The two said CyberX, which is based in Waltham, Mass., allows customers to discover and manage the security of existing IoT assets, providing a “digital map of thousands of devices across a factory floor or within a building and gather information about their asset profile and vulnerabilities.”
“Gaining this visibility is not only critical for understanding where security risks may exist and then mitigating those risks, but it is also a fundamental step to securely enable smart manufacturing, smart grid and other digitization use cases across production facilities and the supply chain,” they said.
As part of the CyberX’s integration within the Azure ecosystem, the Microsoft executives said Azure Sentinel, the company’s cloud-native security information and event management system, will add the ability to uncover cyber threats against operational technology assets.
At the same time, Braverman-Blumenstyk and George said Microsoft’s “partnerships with the broad set of security providers in the ecosystem is more important than ever, with many of them providing on-the-ground expertise and integration services.”
CyberX was founded in 2013 and provides continuous monitoring and vulnerability management for industrial control systems. The company counts two of the top five U.S. energy providers, a top five global pharmaceutical company, a top five U.S. chemical company, and national electric and gas utility providers across Europe and Asia-Pacific among its base of customers.
The company employs 163 people and had raised $48 million in five rounds of outside funding, according to LinkedIn and Crunchbase. The company most recently closed an $18 million round in April 2019 led by Qualcomm Ventures and Inven Capital.
The company’s agentless cybersecurity platform for the industrial IoT discovers unmanaged IIoT devices and monitors operational technology networks for cyber attacks. CyberX’s XSense industrial cybersecurity platform provides network monitoring, anomaly detection and threat intelligence for securing industrial operations and reducing downtime.

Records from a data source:
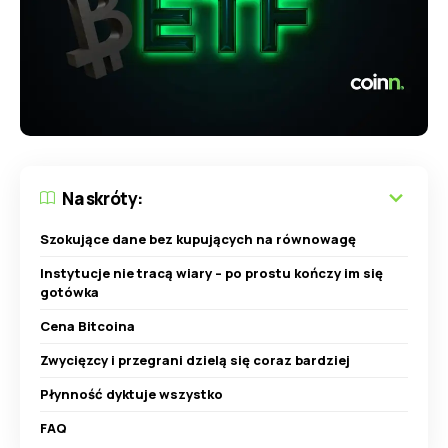
Na skróty:
Szokujące dane bez kupujących na równowagę
Instytucje nie tracą wiary – po prostu kończy im się
gotówka
Cena Bitcoina
Zwycięzcy i przegrani dzielą się coraz bardziej
Płynność dyktuje wszystko
FAQ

◆ WHAT YOU SHOULD DO
In the text about CyberX, which firms led the $18 million round the company closed in April 2019?

◆ PROBLEM SOLUTION
Qualcomm Ventures and Inven Capital